While the opposition and anyone viewed as friendly to it is being given the stick, the rulers are dangling carrots for the large and restive working class, although everyone knows a stick waits for them too.

This month the prime minister announced a rise in the monthly minimum wage to $168 per month “at least” for apparel workers, and plans to institute free public bus rides and company paid healthcare. The pm also promised the creation of pensions by 2019, but was at pains to attribute these improvements in conditions to an increase in foreign investment that come courtesy of low labor costs and labor peace. Pressures from the opposition or earlier strikes and mass marches had nothing to do with it, according to the strongman.

Government-aligned unions praised the announcements as was to be expected. Other unions called for a raise to the minimum living wage of $224 monthly. These unions sometimes operate in the same places and some unions have been known to cross picket lines and even battle each other.

The head of the Garment Manufacturers Association in Cambodia seemed to acquiesce to yet another minimum wage increase but said: “Hopefully it’s the last time it’s this big.” The World Bank recently attributed a slow down in garment export growth to increases in wages without corresponding increases in productivity. The writing is on the wall even as the cpp tries to placate workers at least until 2018 is over.

A draft law on minimum wage for all workers in the works includes language that would ban “any protest, advocacy or objection to the minimum wage rate—as well as any independent research into the issue by unions, ngos, journalists or academics.” The ex-Stalinist government now looks to become an arbiter above society to set wages without conflict annually à la Mussolini’s pnf.

The prime minister has encouraged workers to cast ballots near their factories rather than traveling home to their provinces as they did in the past. New laws passed allow this, which is seen as a move to concentrate votes for the opposition in places where they already have support.

From a communist perspective, the results of the upcoming election might not mean much. Thirty years of cpp rule have not been able to put an end to strikes, including wildcats that often spread and had a real potential to get “out of hand.” The opposition cnrp occasionally makes promises to the workers, and in the past had strong ties with assassinated union leader Chea Vichea, but it also has severe xenophobic tendencies and never misses a chance to place the blame for any and all problems on “the youn” (a derogatory, but popular, word for the Vietnamese).
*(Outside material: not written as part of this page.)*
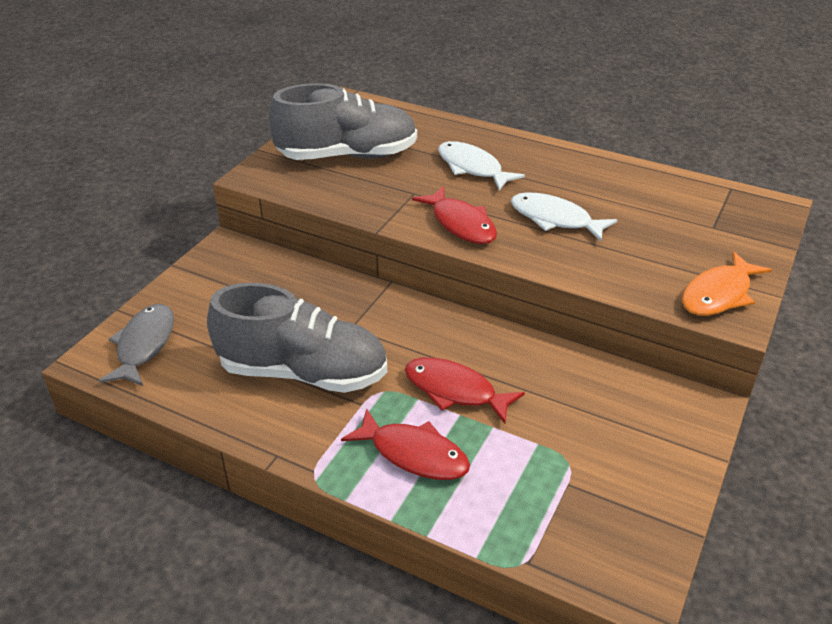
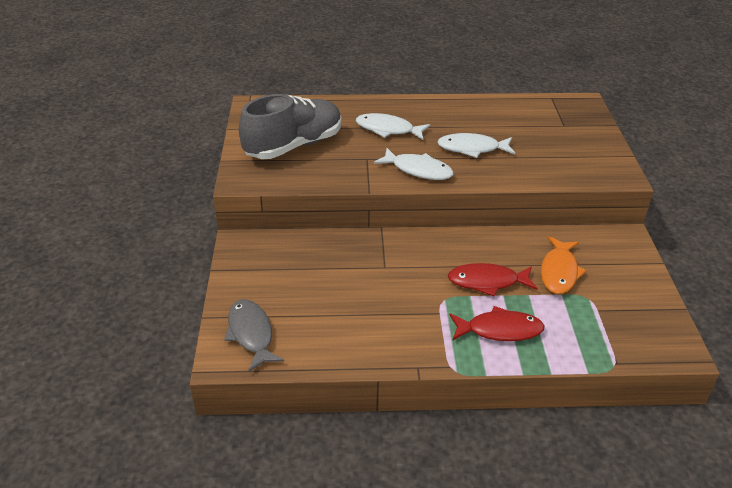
camera: 30 degrees left, 0 degrees up
grey shoe [207,283,387,393] -> none
red fish [412,186,497,244] -> white fish [374,148,454,180]
orange fish [682,251,772,316] -> orange fish moved to [541,236,587,294]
Although the cnrp has gained support in recent years, many now seem to regard it as another group of power-hungry bureaucrats looking for self-enrichment. More than a few have publicly asked the leaders why they run away time and time again rather than confronting the cpp. Still, the opposition represents a real danger for the working class. In the past opposition rallies have merged with workers’ protests and strikes. The cnrp is an anti-Vietnamese party whose rallies have sometimes led to attacks on Vietnamese people. There are hundreds of thousands of ethnic Vietnamese in Cambodia. In the past there have been many attacks against them.

Any successful movement for the emancipation of Cambodian workers from wage slavery and the globalized capitalist system would require a more or less immediate spread to neighboring countries. The many Vietnamese in the country could serve as a bridge to neighboring Vietnam, just as the many Khmer workers in Thailand could serve as a bridge to that country. Overcoming the historical animosity that the cnrp feeds upon would surely be a difficult task, but it can be done by a working class motivated by its conditions to liberate itself and all of humanity in the process. Besides, we’ve been trying to do away with capitalism for over a century. Even a struggle that goes nowhere beats a life of servitude.

  1. [1]Doi Moi is the name given to the economic reforms initiated in Vietnam in 1986 with the goal of creating a “socialist-oriented market economy.”